I went through the same thing my friend and I am still going through it. U never gonna be the same nor are u gonna trust her as much as u want to even tho u really wanna trust her fully. I am currently still spying and no I am not proud of it. 

U have to try not to cause the more u spy and check up on her the more u push her away. Try a nice sit down and just start talking and let her help u understand Y she did what she did. It's gonna be tough to hear but eventually u will love her the way u used to as for the trust ... gonna take forever, my wife cheated on me 2 years ago and I forgave her but now their is a co-worker that she is very fond about and now I am back into the stalking business hahaha it is a horrible thing to do and it feels terrible doing it but curiosity takes over and my mind just goes crazy ... 

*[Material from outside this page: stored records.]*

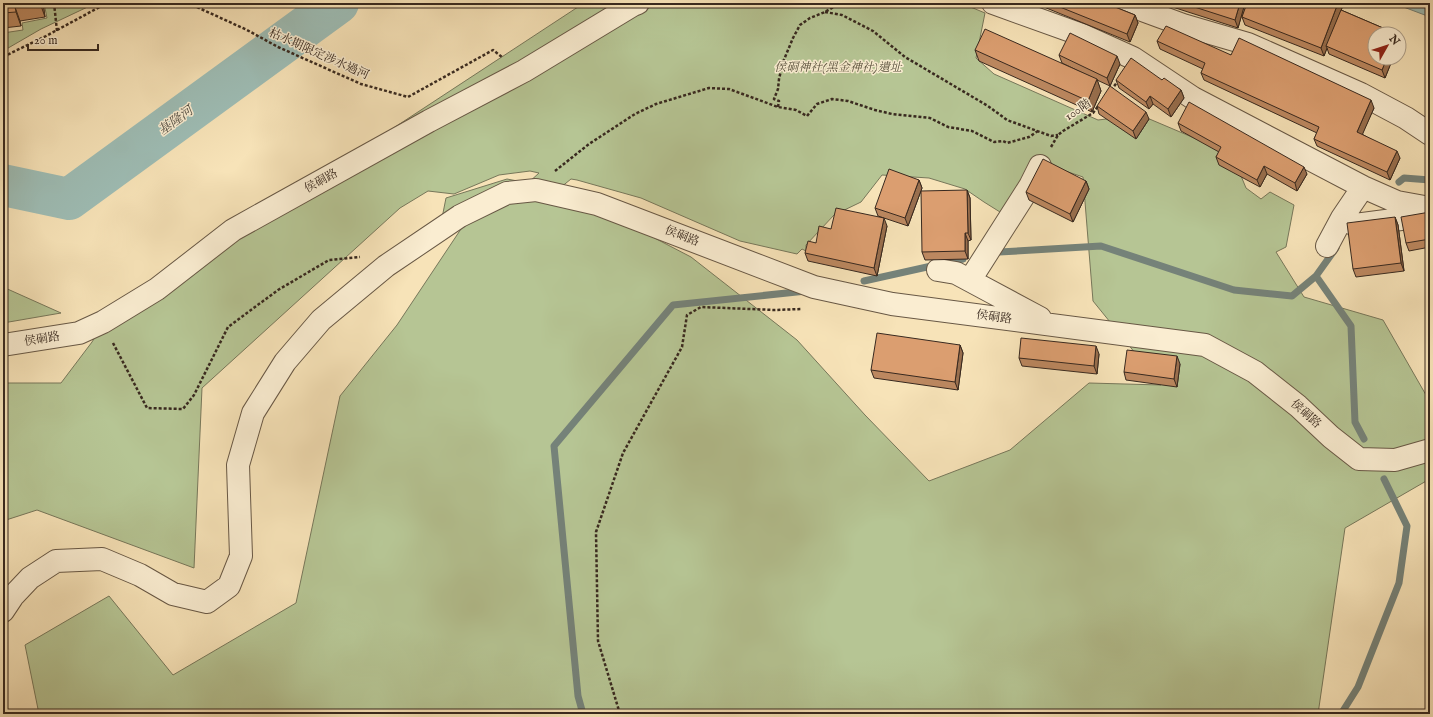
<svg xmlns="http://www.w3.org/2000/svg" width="1433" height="717" font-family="'IM FELL English','Noto Serif TC',serif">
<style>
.green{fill:#b6c594;stroke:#77775a;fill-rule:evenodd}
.water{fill:#9ebdb5;stroke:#758279}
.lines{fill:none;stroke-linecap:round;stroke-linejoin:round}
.stream{stroke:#758279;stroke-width:7}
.river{stroke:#9ebdb5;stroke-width:42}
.minor-casing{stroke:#685845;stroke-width:24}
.path{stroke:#38291f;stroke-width:2.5;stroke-dasharray:3 2;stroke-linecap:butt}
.minor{stroke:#faedd1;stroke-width:22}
.wall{fill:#bc8860;stroke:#38291f}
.shaded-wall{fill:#996f4e;stroke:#38291f}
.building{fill:#db9e70;stroke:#38291f}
.labels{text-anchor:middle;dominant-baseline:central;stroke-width:3;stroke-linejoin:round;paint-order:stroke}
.street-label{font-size:12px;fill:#38291f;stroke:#faedd1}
.park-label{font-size:12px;font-style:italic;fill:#58503c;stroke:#faedd1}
.water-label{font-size:13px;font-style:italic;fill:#524e44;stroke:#faedd1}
</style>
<rect width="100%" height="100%" fill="#f7e3b8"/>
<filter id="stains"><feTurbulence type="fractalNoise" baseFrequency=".005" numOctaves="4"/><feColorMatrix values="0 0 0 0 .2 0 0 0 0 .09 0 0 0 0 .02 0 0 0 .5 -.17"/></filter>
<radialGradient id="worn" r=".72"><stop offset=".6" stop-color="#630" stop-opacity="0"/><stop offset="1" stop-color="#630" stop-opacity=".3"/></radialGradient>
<path class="green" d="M44 3H96L41 29 3 51V33L23 30 22 23 47 18Z
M584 3H961L985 13 976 58 994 74 1098 120 1140 115 1232 154 1246 188 1261 199 1270 192 1294 205 1286 247 1276 252 1304 297 1383 320 1430 402 1428 480 1345 528 1318 714H39L25 645 109 596 173 675 296 603 340 396 397 325 481 199 442 218 446 198 507 179 528 183 539 173 530 171 499 175 454 194 428 191 400 208 202 388 194 568 37 510 3 521V383H61L92 342 114 307 328 171ZM1036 161 1083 177 1093 301 1161 385 1089 383 1010 450 929 481 865 415 797 340 691 257 566 192 560 188 571 179 577 180 641 198 740 241 797 254 802 249 806 251V245L834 215 861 202 882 175 929 178 965 189 984 202 1000 212Z
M3 287 61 313 3 323Z"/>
<path class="water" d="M1393 3H1430V17Z"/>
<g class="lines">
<path class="stream" d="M1399 182 1404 178 1430 180
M999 252 1101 246 1234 290 1292 296 1316 276 1336 248
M1316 276 1351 326 1355 422 1364 439
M864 281 963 259
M583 714 578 696 554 446 673 305 806 291
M1341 714 1358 687 1399 583 1407 526 1384 479"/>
<path class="river" d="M3 185 69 199 338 3"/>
<g class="minor-casing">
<path id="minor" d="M993 3 1082 35 1133 58 1193 98 1363 187 1397 202 1430 208
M1123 3 1183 25 1248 44 1361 94 1406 118 1430 134
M1342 218 1355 225 1401 219 1425 207
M1327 246 1342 218 1363 187
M938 270 956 273 1040 318
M970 280 1030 186 1040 166
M3 345 79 333 103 322 157 289 233 230 429 121 524 71 633 5 638 3
M3 611 13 596 30 578 56 561 102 559 140 575 173 594 207 602 229 586 241 556 238 465 253 413 285 362 321 320 386 266 460 216 507 193 536 190 597 204 814 287 892 304 1205 345 1255 372 1298 406 1331 437 1359 459 1395 460 1430 450"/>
</g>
<path class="path" d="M54 3 57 31
M188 3 247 30 278 47 361 84 408 97 493 50 502 57
M825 12 842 15 873 31 905 57 988 106 1007 120 1051 136 1058 135
M3 56 7 55 46 36 107 3
M1111 90 1119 80
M778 107 779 101 774 99 778 89 779 79 783 62 793 38 800 25 810 18 825 12 840 3
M1051 147 1058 135 1063 131 1093 113 1099 105
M555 171 589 144 635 114 656 104 709 88 729 89 778 107 796 110 807 116 817 104 832 99 848 101 875 110 892 114 930 118 948 127 972 131 994 142 1003 141 1007 143 1029 137 1038 131
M113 343 147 408 183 409 194 395 228 327 278 290 329 260 360 257
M620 714 598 641 596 532 623 453 682 347 687 315 701 307 775 310 802 309"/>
<use href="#minor" class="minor"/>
</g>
<path class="wall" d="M3 3H43L45 17 20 21 21 26 3 28Z
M1034 3H1105L1135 15 1138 23 1130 42Z
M1160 3H1245L1238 28Z
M1247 3H1340L1342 8 1341 10 1397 34H1375V58H1393L1385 78 1329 54 1327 48 1324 56 1245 25 1242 17Z
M1157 41 1231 55 1374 108 1362 134 1400 158 1390 180 1317 146 1314 139 1317 133 1204 80 1201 73 1203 69 1160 49Z
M975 50 1091 77 1062 63 1059 55 1120 64 1110 86 1097 80 1101 91 1092 112 979 61Z
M1116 80H1162L1181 90 1184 98 1171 117 1153 104 1149 109 1119 88Z
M1097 106 1149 119 1136 139 1099 114Z
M1178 123 1307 174 1297 191 1267 174 1260 187 1219 165 1216 157 1219 152 1181 131Z
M919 180 922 188 908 226 878 216 875 208Z
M1086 181 1089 189 1073 222 1029 200 1026 192Z
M967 190 970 198 971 240 968 241V259L925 260 922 252Z
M1430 212V247L1409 251 1406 243Z
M1395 217 1398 225 1404 271 1356 277 1353 269Z
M887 226 877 276 808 261 805 253 831 229Z
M960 345 963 353 958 390 874 378 871 370Z
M1099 354 1097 374 1022 366 1019 358Z
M1180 364 1177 387 1126 380 1124 372Z"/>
<path class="shaded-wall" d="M40 3H43L45 17Z
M1240 3H1245L1238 28 1235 20Z
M1338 3H1340L1342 8 1327 47 1326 46 1327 48 1324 56 1321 48Z
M15 7 20 21 21 26 16 12Z
M1135 15 1138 23 1130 42 1127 34Z
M1117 56 1120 64 1110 86 1107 78Z
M1387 58H1393L1385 78 1382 70Z
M1097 79 1101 91 1092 112 1088 101Z
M1181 90 1184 98 1171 117 1168 109Z
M1150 96 1153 104 1149 109 1146 102Z
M1371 100 1374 108 1360 140 1357 132Z
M1146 112 1149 119 1136 139 1133 131Z
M1397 151 1400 158 1390 180 1387 172Z
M1264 166 1267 174 1260 187 1257 180Z
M1304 167 1307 174 1297 191 1295 183Z
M919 180 922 188 908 226 905 218Z
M1086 181 1089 189 1073 222 1070 214Z
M967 190 970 198 971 240 968 233Z
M1395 217 1398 225 1404 271 1401 263Z
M884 218 887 226 877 276 874 268Z
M965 233 968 241V259L965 251Z
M960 345 963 353 958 390 955 382Z
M1096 346 1099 354 1097 374 1094 366Z
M1177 356 1180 364 1177 387 1174 379Z"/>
<path class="building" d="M3 3H40L15 7 16 12 3 13Z
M1050 3H1105L1135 15 1127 34Z
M1182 3H1240L1235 20Z
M1247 3H1338L1321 48 1242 17Z
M1341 10 1397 34H1375V58H1387L1382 70 1326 46Z
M1166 26 1231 55 1239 38 1371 100 1357 132 1397 151 1387 172 1314 139 1319 127 1201 73 1205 63 1157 41Z
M985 29 1097 79 1088 101 975 50Z
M1070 33 1117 56 1107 78 1059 55Z
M1131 58 1162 80 1164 78 1181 90 1168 109 1150 96 1146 102 1116 80Z
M1110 86 1146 112 1133 131 1097 106Z
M1189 102 1304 167 1295 183 1264 166 1257 180 1216 157 1221 147 1178 123Z
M1043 159 1086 181 1070 214 1026 192Z
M889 169 919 180 905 218 875 208Z
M967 190 968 233H965V251L922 252 921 191Z
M836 208 884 218 874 268 805 253 808 241 816 243 819 226 831 229Z
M1430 212V239L1406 243 1401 217Z
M1395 217 1401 263 1353 269 1347 223Z
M877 333 960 345 955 382 871 370Z
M1021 338 1096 346 1094 366 1019 358Z
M1127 350 1177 356 1174 379 1124 372Z"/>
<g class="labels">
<g class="street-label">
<text transform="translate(319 54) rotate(24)">枯水期限定涉水過河</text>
<text transform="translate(1078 110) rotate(-34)">100階</text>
<text transform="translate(321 181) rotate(-29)">侯硐路</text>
<text transform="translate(682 236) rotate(21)">侯硐路</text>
<text transform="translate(994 317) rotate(8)">侯硐路</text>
<text transform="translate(42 339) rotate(-9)">侯硐路</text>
<text transform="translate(1306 414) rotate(42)">侯硐路</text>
</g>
<g class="park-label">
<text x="838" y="67">侯硐神社(黑金神社)遺址</text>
</g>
<g class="water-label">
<text transform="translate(176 121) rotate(-36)">基隆河</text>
</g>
</g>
<rect width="1433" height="717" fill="none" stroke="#f7e3b8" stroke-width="16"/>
<rect x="4" y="4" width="1425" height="709" fill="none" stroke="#38291f" stroke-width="2"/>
<rect x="8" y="8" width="1417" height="701" fill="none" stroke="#38291f"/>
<g transform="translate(1387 46) rotate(51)"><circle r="19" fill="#faedd1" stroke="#ac9f8a"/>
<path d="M0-3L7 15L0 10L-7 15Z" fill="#8f2418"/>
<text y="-6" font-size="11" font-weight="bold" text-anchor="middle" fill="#38291f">N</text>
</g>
<path d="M28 44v6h70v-6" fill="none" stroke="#38291f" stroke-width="2"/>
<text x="34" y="44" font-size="12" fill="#38291f" stroke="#faedd1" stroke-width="3" paint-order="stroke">20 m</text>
<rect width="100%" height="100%" filter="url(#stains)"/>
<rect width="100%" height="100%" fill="url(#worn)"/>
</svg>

Basically the best advice I can give u is to talk about what happened and deal with it together. Don't stop talking but also don't keep bringing it up. It hurts her just as much as it hurts u.


----------



## pinkprincess (Jun 10, 2008)

zato i like your advise you make some great points about a nice sit down and chat, anyone that has been cheated on (speaking from experience) will always find it hard to trust again and once that bond is broken sadly your mind will never o back to where it was to start with... 
Stalking is not ok though guys....what gives someone the right to spy on someone else? if it was tru love and meant to be there would be total trust and that would be enough..
How stupis are you going to feel when you get causgt out spying and checking up on your SO when it turns out there is nothing going on and there is only you in the relationship left?


----------



## swedish (Mar 6, 2008)

In my opinion, if a spouse cheated it is their responsibility to live open book, share passwords, and basically let the betrayed spouse do what they need to in order to rebuild the trust. That would be the ideal scenario, where the spouse knows about the snooping and is willing to be open to that until trust is rebuilt. If they are angry or resistant due to privacy issues, I would be leary whether they really wanted to regain my trust.


----------